US: Empire State Manufacturing Survey (13:30 GMT) Economic growth in the US continues to trend positive. Encouraging news arrived in several updates last week, including a moderate rebound in retail spending for October after September’s slump.
Meanwhile, data from the government shows that jobless claims in early November remain close to a 14-year low while the number of job openings for September touched a post-recession high.

The cyclically sensitive manufacturing sector has been printing encouraging results as well. An early clue on how this corner of the economy will fare in the final months of the year arrives in today’s regional update for the New York Fed’s district.
In the report for October, the growth rate in business activity overall suffered a sharp deceleration.
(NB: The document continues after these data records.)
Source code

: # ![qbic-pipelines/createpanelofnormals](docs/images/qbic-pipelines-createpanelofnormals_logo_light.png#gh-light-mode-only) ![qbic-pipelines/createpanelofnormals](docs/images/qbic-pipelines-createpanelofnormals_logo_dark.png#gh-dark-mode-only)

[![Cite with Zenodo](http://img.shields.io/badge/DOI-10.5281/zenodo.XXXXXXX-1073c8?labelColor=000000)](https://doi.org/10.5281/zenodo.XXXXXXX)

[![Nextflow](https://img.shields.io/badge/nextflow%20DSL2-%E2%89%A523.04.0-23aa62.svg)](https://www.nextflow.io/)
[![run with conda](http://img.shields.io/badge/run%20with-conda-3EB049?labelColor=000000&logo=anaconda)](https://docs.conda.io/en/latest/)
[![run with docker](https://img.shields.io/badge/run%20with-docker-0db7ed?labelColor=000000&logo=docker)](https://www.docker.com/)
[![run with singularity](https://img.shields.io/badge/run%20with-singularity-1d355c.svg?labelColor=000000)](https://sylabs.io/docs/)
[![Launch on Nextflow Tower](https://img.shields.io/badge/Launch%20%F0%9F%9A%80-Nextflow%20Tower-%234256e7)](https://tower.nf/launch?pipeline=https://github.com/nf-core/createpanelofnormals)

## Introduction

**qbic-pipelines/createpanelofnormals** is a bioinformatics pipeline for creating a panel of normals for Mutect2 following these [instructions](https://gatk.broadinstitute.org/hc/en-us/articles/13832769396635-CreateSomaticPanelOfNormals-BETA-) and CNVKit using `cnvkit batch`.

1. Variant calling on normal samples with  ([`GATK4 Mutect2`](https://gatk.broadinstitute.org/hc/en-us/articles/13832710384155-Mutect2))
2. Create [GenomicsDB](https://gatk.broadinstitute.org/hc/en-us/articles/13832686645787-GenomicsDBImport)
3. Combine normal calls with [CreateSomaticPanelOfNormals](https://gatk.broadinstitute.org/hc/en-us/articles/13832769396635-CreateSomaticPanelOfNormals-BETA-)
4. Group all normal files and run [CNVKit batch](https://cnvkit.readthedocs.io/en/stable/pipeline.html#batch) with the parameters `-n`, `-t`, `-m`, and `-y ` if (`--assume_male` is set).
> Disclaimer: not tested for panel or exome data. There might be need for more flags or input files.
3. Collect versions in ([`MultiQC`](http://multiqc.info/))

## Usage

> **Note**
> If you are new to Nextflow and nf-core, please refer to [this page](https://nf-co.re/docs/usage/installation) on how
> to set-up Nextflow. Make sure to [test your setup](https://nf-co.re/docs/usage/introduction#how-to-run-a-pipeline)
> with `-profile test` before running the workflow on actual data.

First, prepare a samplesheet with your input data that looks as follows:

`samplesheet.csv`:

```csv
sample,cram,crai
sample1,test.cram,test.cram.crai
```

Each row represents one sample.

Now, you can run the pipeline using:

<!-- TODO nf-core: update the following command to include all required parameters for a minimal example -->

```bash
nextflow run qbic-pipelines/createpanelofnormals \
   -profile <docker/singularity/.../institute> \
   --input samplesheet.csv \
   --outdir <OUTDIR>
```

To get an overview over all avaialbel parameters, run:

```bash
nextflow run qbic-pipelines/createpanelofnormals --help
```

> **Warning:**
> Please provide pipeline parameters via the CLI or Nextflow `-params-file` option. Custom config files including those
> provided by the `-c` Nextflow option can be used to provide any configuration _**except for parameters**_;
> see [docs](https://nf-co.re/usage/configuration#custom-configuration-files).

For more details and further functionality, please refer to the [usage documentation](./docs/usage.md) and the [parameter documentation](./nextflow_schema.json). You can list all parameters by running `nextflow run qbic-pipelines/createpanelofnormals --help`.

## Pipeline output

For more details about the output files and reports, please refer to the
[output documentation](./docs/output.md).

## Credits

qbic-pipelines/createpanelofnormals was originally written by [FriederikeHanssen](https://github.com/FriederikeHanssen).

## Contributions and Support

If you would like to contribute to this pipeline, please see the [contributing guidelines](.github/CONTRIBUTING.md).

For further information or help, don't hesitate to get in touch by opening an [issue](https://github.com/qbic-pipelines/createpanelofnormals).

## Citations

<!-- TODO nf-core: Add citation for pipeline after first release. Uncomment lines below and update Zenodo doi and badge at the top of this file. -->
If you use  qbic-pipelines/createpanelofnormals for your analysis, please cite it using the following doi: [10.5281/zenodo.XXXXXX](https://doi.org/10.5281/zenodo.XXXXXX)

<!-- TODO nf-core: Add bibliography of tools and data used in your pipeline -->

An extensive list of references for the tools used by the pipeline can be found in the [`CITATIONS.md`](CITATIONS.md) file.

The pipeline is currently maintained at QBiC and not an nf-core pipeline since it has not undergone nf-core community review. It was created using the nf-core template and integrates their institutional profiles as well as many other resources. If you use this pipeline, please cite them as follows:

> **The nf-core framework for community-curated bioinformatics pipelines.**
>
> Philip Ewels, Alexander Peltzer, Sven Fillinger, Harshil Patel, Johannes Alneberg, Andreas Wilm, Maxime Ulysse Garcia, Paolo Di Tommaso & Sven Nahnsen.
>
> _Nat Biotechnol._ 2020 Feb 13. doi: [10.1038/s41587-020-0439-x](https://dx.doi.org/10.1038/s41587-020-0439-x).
But the modest rise doesn’t look worrisome as long as the national trend is holding up. In fact, that's what the October figures show for the US via the ISM Manufacturing Index, which rebounded to 59.0 last month, matching August’s data in reaching a three-year high.

In line with the national numbers, Briefing.com’s consensus forecast sees a healthy revival in today’s update: the NY Fed Index is expected to rise to 12.0, a sizeable gain from the 6.2 reading in the previous release.

Yet there are increasing worries that Europe’s troubles and the slowdown in Asia will soon catch up with America. If so, a sign of stronger headwinds may show up as a weaker-than-expected reading in today’s November report from the New York Fed.
us.nyfed.17nov2014
US: Industrial Production (14:15 GMT) Industrial output in the US has been growing at an annual pace of 4%-plus lately and more of the same is expected in today’s update for October. Although the monthly comparison is on track to post a sharply slower gain vs. September’s hefty 1% surge, the 0.2% projected advance via the consensus forecast translates into a decent year-on-year rise of 4.4%. If Briefing.com’s survey estimate holds, industrial activity will post its strongest annual increase since July.

Credit Agricole, however, last week projected a flat monthly performance due to soft output in mining and utilities. Manufacturing activity for last month, by contrast, is expected to increase 0.3%, according to the bank.

A pullback after September’s unusually strong rise wouldn’t be surprising, nor would it threaten the overall narrative of persistent growth for the broader economy. For the moment, the US is in no danger of relinquishing its role as the poster boy for macro resilience.

Indeed, the American economy is in a sweet spot at the moment, in part because oil and gasoline prices are falling. The resulting windfall for disposable income is supporting retail spending and otherwise providing an energy-related stimulus package. "[Lower oil prices are] going to be a big boom for consumer spending," Frank Holmes, CIO at US Global Investors, said last week.